A few weeks ago, the Boston Celtics were a team preparing to either make a potentially franchise-ruining blockbuster trade or accept its fate as a lottery team and—similarly—start making trades.

It's amazing what a couple of weeks can do. Now, the Celtics are a team whose sole mission is to stay exactly the same.

Overall, December was a trying month for Boston. It still didn't have Avery Bradley back, its Ray Allen-replacement role players couldn't settle into a rhythm and the team couldn't play defense to save its life. According to the rumor mill, it started considering the idea of bringing in certified chemistry-killer DeMarcus Cousins, even if it meant parting ways with some of the team's biggest stars. 

Overall, Boston went 5-10 from Dec. 1 to Jan. 2. They stood at a depressing 14-17 after absorbing a 93-83 loss to Memphis at the beginning of the month.

But then, something changed. Bradley returned, the chemistry clicked, the team rediscovered how to play defense and it reeled off six consecutive wins, including a few big ones against Indiana, at New York and against Houston.

Now, less than two weeks after that loss to the Grizzlies, things are much different for this team. Now, president of basketball operations Danny Ainge's plan to keep Kevin Garnett, Paul Pierce and Rajon Rondo together for one more run actually seems like it could still pan out. Now, the Celtics are 20-17, they know they can beat the toughest team in their division on the road, without Rondo, and no longer are they seriously considering franchise-altering trades.

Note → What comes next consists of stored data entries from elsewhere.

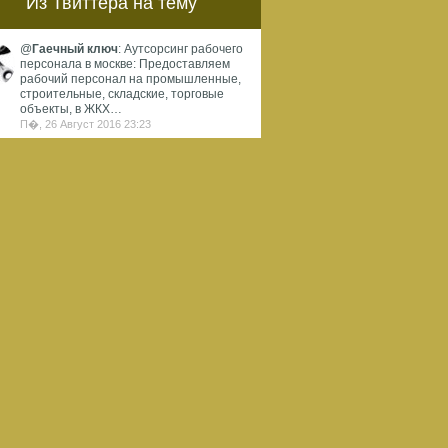
Из Твиттера на тему
@
Гаечный ключ
: Аутсорсинг рабочего
персонала в москве: Предоставляем
рабочий персонал на промышленные,
строительные, складские, торговые
объекты, в ЖКХ…
П�, 26 Август 2016 23:23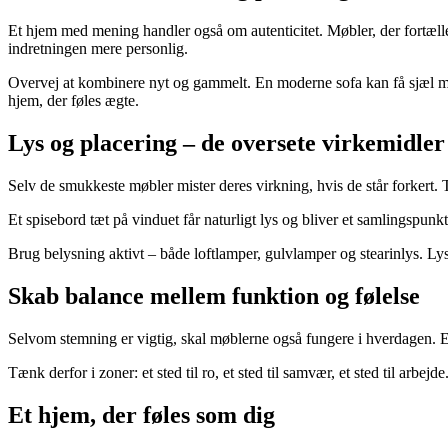
Et hjem med mening handler også om autenticitet. Møbler, der fortælle
indretningen mere personlig.
Overvej at kombinere nyt og gammelt. En moderne sofa kan få sjæl med
hjem, der føles ægte.
Lys og placering – de oversete virkemidler
Selv de smukkeste møbler mister deres virkning, hvis de står forkert
Et spisebord tæt på vinduet får naturligt lys og bliver et samlingspunkt
Brug belysning aktivt – både loftlamper, gulvlamper og stearinlys. L
Skab balance mellem funktion og følelse
Selvom stemning er vigtig, skal møblerne også fungere i hverdagen. Et
Tænk derfor i zoner: et sted til ro, et sted til samvær, et sted til arbej
Et hjem, der føles som dig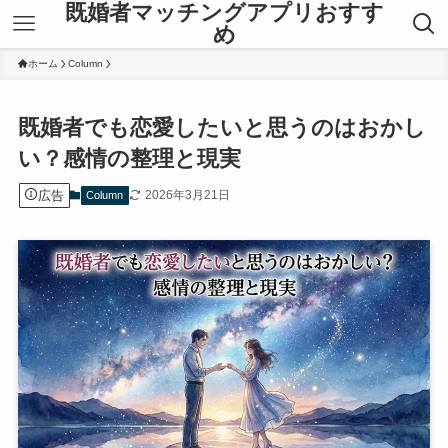
既婚者マッチングアプリおすす
め
ホーム
Column
既婚者でも恋愛したいと思うのはおかし
い？感情の整理と現実
広告
2026年3月21日
Column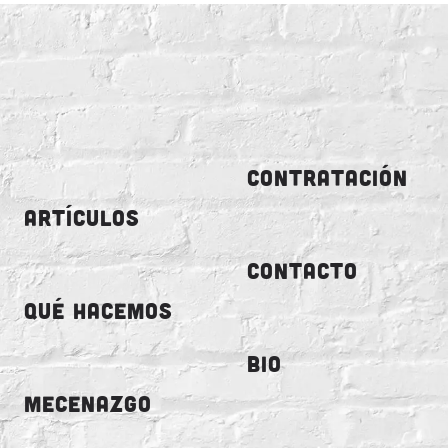
CONTRATACIÓN
ARTÍCULOS
CONTACTO
QUÉ HACEMOS
BIO
MECENAZGO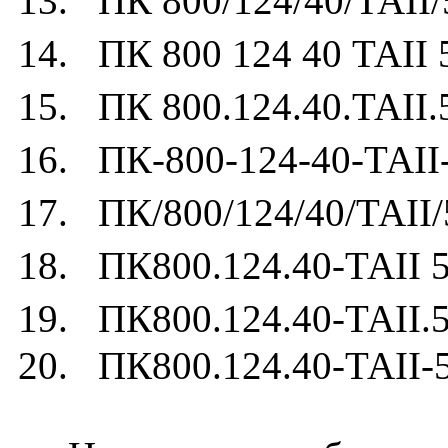
13. ПК 800/124/40/ТАII/
14. ПК 800 124 40 ТАII 
15. ПК 800.124.40.ТАII.
16. ПК-800-124-40-ТАII
17. ПК/800/124/40/ТАII/
18. ПК800.124.40-ТАII 5
19. ПК800.124.40-ТАII.5
20. ПК800.124.40-ТАII-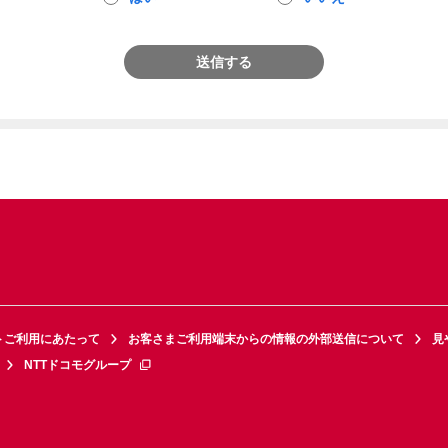
送信する
トご利用にあたって
お客さまご利用端末からの情報の外部送信について
見
NTTドコモグループ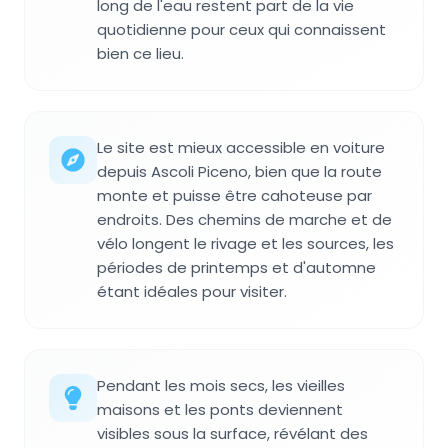
long de l'eau restent part de la vie
quotidienne pour ceux qui connaissent
bien ce lieu.
Le site est mieux accessible en voiture
depuis Ascoli Piceno, bien que la route
monte et puisse être cahoteuse par
endroits. Des chemins de marche et de
vélo longent le rivage et les sources, les
périodes de printemps et d'automne
étant idéales pour visiter.
Pendant les mois secs, les vieilles
maisons et les ponts deviennent
visibles sous la surface, révélant des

Or at least, they shouldn't be.

At the beginning of the week, Ainge told The Boston Globe's Gary Washburn that he's "content" with Boston's roster as it stands now. That would suggest that there's no Cousins deal in the works, and no Rudy Gay deal in the works either.

Ainge told Washburn:

"I think it’s obvious the team has played more inspired. And that was a big part of the underachievement the first part of the year to now. So hopefully we can continue to play inspired."

Just because the Celtics have been playing well for a couple of weeks doesn't mean that season-long success is guaranteed, but it's definitely encouraging. It suggests that this team is starting to find its identity, even if it took a while, and it suggests that the dismal first two months of the season were not an accurate indicator of what this team is capable of.

It certainly suggests that a massive trade isn't the answer for this team.

Team chemistry is a delicate balance. Most teams can't win without it, and it's hard to find it. Right now, finally, the Celtics have it. Guys are settling into their roles, they're getting comfortable, they're finding ways to win even when they don't have all of the necessary parts available. They still don't know what kind of team they're going to be with both Bradley and Chris Wilcox healthy, or what kind of team they're going to be when Rondo stops getting suspended for bumping refs.

Right now, the Celtics are winning, they're inspired and they're working together. Something's clicking, and changing around the pieces right now—when things are finally starting to come together—could send everything back in the other direction.

As Ainge said in the Globe, this team looks like it has turned the corner. Why change it up now?